TASK INSTRUCTIONS:
Every line in the records below that holds "Xanh" must be identified and copied.
'''
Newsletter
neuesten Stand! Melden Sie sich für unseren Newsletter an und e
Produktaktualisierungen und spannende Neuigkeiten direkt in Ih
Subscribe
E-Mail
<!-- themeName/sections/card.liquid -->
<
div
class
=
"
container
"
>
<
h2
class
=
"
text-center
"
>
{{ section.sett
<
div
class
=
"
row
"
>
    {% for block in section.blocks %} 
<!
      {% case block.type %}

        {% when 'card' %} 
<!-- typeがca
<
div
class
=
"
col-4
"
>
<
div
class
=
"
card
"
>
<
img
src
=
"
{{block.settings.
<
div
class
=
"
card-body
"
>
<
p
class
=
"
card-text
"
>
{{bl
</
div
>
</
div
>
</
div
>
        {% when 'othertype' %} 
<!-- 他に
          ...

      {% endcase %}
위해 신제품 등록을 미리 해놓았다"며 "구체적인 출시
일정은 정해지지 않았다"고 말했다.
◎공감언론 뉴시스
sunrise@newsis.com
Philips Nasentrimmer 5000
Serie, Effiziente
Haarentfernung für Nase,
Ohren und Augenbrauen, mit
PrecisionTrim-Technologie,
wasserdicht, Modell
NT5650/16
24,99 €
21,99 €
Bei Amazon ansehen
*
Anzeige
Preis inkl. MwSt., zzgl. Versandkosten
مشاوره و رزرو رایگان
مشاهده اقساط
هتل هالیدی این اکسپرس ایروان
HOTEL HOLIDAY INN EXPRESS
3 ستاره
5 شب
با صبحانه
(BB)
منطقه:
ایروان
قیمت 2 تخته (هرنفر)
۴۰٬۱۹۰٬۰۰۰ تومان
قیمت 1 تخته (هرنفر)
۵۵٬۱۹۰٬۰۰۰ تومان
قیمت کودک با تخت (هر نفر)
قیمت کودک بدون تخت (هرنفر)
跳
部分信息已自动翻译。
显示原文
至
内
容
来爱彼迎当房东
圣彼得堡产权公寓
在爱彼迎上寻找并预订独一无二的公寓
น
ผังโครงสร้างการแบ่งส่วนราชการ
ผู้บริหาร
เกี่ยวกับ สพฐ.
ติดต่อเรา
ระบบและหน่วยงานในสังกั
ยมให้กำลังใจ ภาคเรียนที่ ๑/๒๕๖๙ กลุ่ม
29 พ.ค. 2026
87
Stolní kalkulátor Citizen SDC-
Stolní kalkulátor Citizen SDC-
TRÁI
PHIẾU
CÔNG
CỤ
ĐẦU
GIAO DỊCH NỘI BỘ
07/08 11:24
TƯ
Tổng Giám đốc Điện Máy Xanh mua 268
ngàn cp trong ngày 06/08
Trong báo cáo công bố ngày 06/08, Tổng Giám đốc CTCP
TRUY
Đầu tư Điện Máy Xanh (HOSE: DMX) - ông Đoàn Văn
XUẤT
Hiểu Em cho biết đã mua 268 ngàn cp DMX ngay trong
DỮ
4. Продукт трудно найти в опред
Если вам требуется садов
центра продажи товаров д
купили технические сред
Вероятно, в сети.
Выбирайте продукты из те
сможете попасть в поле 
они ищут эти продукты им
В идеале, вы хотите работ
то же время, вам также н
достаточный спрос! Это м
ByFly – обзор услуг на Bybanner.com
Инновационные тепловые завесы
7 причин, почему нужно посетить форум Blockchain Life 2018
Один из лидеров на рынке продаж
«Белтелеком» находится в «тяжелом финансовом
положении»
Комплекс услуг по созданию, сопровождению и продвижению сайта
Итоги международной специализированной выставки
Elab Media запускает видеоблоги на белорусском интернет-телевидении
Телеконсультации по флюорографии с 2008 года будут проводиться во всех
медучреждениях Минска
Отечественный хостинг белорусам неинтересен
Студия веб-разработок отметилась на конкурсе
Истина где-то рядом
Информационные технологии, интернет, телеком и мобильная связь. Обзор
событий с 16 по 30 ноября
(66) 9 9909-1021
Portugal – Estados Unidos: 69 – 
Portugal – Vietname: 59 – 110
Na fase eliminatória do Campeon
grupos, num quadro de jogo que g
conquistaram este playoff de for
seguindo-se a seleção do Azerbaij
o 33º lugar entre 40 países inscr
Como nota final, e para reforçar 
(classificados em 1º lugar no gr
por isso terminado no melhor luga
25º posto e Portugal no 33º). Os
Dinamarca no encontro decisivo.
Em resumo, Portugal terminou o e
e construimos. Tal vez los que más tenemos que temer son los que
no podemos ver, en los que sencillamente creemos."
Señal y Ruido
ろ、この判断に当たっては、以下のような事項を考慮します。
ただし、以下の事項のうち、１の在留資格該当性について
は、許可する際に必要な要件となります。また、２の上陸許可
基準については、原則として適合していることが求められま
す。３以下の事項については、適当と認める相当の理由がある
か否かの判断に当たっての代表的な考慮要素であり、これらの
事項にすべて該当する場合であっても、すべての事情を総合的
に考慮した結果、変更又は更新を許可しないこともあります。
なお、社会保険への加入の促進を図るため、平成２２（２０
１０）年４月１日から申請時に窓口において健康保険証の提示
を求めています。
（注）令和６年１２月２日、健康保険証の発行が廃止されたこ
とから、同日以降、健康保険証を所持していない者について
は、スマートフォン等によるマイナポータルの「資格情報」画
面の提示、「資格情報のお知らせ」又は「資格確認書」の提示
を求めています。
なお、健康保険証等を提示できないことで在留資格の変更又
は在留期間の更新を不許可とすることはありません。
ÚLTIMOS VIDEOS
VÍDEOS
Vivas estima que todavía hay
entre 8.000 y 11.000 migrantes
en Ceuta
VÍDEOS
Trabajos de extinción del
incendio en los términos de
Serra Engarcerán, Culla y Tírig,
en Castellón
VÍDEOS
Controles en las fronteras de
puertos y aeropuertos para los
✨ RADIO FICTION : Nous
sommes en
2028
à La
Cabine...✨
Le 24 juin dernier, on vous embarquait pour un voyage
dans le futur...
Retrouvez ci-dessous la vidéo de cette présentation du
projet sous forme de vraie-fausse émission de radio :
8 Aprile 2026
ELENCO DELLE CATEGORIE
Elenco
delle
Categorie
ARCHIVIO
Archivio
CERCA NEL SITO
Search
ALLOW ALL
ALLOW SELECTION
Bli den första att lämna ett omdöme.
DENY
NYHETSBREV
'''
TASK RESULT:
Tổng Giám đốc Điện Máy Xanh mua 268
Đầu tư Điện Máy Xanh (HOSE: DMX) - ông Đoàn Văn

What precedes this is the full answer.